Einen Moment lang waren sie einander sehr nah. Als
hätte jeder etwas am anderen entdeckt, das ihm bisher entgangen
war. Maria blühte auf. Sie lächelte freundlich und sagte:
»Kommen Sie mit in die Küche. Ich mache Ihnen eine Tasse
Tee. Sie hatten einen anstrengenden Vormittag.«
Er folgte ihr über den Flur in die große,
altmodische Küche, in der es warm und gemütlich war und nach
Essen roch. Er saß auf der Tischkante, ließ die Beine
baumeln, rauchte eine Zigarette und war. so friedlich wie schon seit
langem nicht mehr.
Er beobachtete Maria, die in der Küche hin und
her ging, Tee und Teegeschirr holte, Wasser aufsetzte… Ihre
Glieder waren sanft gerundet, und als sie sich bückte, um ein Tuch
aufzuheben, zog sich ihr Kleid straff, zeigte die bogige Form ihres
Oberschenkels, betonte ihre breiten Hüften. Marlowe konnte sie
sich gut als Mutter vorstellen.
Seine Gedanken schweiften zu Jenny O'Connor mit ihrer
knabenhaften Schlankheit, und er versuchte, die beiden Frauen zu
vergleichen. Er kam zu dem Schluß, daß es unmöglich
war. Jenny war auf den ersten Blick ungeheuer attraktiv. Es ging etwas
Animalisches von ihr aus, das einen Mann packte wie ein Fieber, eine
Sehnsucht weckte, die nur gestillt werden konnte, wenn er diese Frau
ganz und gar besaß.
Mit Maria verhielt es sich anders, das wußte er.

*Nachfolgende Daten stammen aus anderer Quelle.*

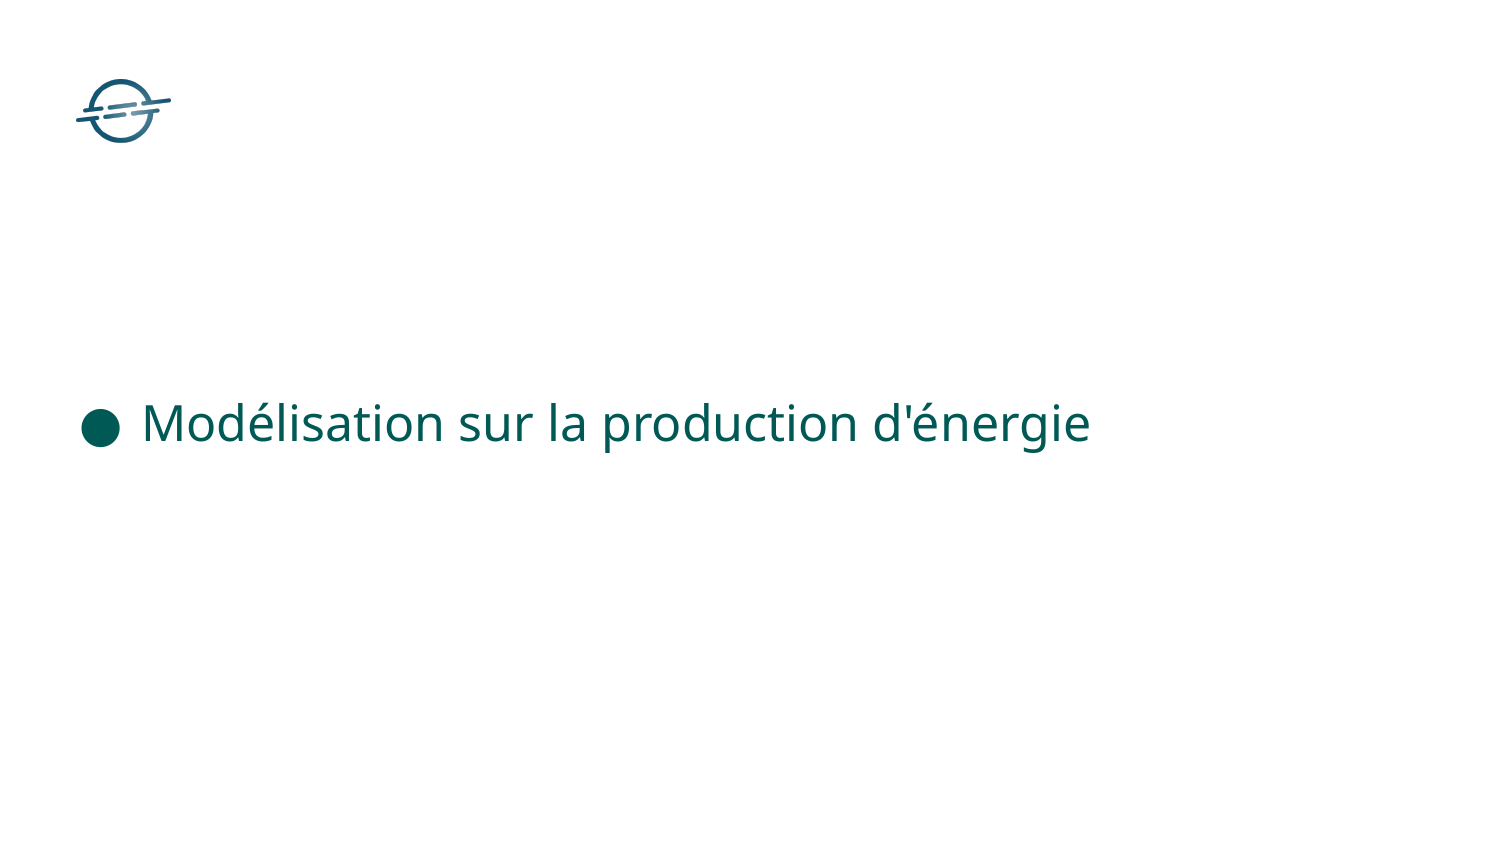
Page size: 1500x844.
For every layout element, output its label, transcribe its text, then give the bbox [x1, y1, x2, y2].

picture [75, 78, 171, 143]
title Modélisation sur la production d'énergie [51, 352, 1449, 491]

Tief in ihrem Inneren glühte eine Sinnlichkeit, aus der eine
Flamme wachsen konnte, die nie erlosch. Diese Frau würde viel
verlangen, aber auch viel geben.
Sie drehte sich vom Herd weg und stellte
Marlowe seinen Tee hin. Ihr Lächeln war wie ein Licht, das in ihr
aufging und ihr ganzes Gesicht erhellte. »Ich glaube, ich
muß mich bei Ihnen entschuldigen, Hugh«, sagte sie.